PASSAGE FOR REVIEW section start

Kobo Libra Colour - $359.95
The good
A colour screen makes colour pictures easier to read than on a greyscale eReader
The same books you normally buy and read may have colour already!
Handles EPUB and PDF in colour
Easy to use design
Supports a pen for notes, drawing, etc (optional)
You can highlight passages in colour
Includes support for audiobooks over Bluetooth
IPX8 water resistant
The not-so-good
Colour may be washed out in comparison to a real printed page
Imported EPUBs don't always format properly
Dark mode is still largely inaccessible and doesn't work for most things
Can be slow in drawing mode
Web browser could be improved greatly

Reading is almost always a black and white affair, and that’s what the humble eReader has provided. But what happens when colour comes along? The Kobo Libra Colour makes the case rather successfully.

Black and white. It’s what books are known for. Page by page by page, black text on a white (or beige) page is what most of us see when we read books, and it’s why eBooks have largely been black and white readers for so long.

PASSAGE FOR REVIEW section end
INFORMATION PROVIDED section start

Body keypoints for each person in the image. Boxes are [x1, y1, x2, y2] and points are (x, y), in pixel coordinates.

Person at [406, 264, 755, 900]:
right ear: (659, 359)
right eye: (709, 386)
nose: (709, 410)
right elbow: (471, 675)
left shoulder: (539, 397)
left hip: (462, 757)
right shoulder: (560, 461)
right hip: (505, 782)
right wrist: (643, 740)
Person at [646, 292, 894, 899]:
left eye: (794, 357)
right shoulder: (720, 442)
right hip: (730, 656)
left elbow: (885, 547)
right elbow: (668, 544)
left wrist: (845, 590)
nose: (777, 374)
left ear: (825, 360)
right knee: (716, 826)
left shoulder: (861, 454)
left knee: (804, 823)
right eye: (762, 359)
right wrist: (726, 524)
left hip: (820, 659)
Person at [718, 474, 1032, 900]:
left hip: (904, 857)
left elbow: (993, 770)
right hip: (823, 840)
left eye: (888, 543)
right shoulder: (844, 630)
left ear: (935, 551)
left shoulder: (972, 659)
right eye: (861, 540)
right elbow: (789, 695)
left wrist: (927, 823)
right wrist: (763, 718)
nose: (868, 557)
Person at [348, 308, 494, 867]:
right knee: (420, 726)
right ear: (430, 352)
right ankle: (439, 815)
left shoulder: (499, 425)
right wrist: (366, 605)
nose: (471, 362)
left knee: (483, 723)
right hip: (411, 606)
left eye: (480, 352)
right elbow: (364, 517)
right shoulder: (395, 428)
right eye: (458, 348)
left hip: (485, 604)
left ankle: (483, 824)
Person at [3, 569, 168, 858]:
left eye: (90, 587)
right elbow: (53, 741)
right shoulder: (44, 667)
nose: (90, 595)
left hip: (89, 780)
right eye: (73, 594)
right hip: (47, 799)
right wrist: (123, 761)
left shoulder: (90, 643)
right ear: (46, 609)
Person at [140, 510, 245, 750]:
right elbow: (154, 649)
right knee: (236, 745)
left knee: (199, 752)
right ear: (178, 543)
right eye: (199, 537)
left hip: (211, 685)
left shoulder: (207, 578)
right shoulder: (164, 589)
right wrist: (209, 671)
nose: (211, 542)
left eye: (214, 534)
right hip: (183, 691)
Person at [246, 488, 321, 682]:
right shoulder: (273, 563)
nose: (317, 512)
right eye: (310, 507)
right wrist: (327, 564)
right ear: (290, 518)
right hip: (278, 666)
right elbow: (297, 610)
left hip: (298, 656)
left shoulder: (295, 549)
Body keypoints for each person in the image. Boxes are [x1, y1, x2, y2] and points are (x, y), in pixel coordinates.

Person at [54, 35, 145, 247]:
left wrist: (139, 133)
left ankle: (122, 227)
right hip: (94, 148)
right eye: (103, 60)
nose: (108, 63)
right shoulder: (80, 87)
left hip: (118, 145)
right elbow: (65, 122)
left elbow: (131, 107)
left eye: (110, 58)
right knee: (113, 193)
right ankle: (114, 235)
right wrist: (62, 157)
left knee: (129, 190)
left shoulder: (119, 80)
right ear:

INFORMATION PROVIDED section end

* **PROBLEMS AND TASKS**:
1) Please reproduce the Kobo Libra Colour review word for word, from "Reading is almost" up to and including "case rather successfully.".
2) Answer these questions from the Kobo Libra Colour review:
(a) What price does it give for the device?
(b) What water resistance rating does it list?
(c) Besides white, what page color does it mention for black text in books?

* **SOLUTIONS TO EACH TASK**:
1)
Reading is almost always a black and white affair, and that’s what the humble eReader has provided. But what happens when colour comes along? The Kobo Libra Colour makes the case rather successfully.

2)
(a) $359.95
(b) IPX8
(c) Beige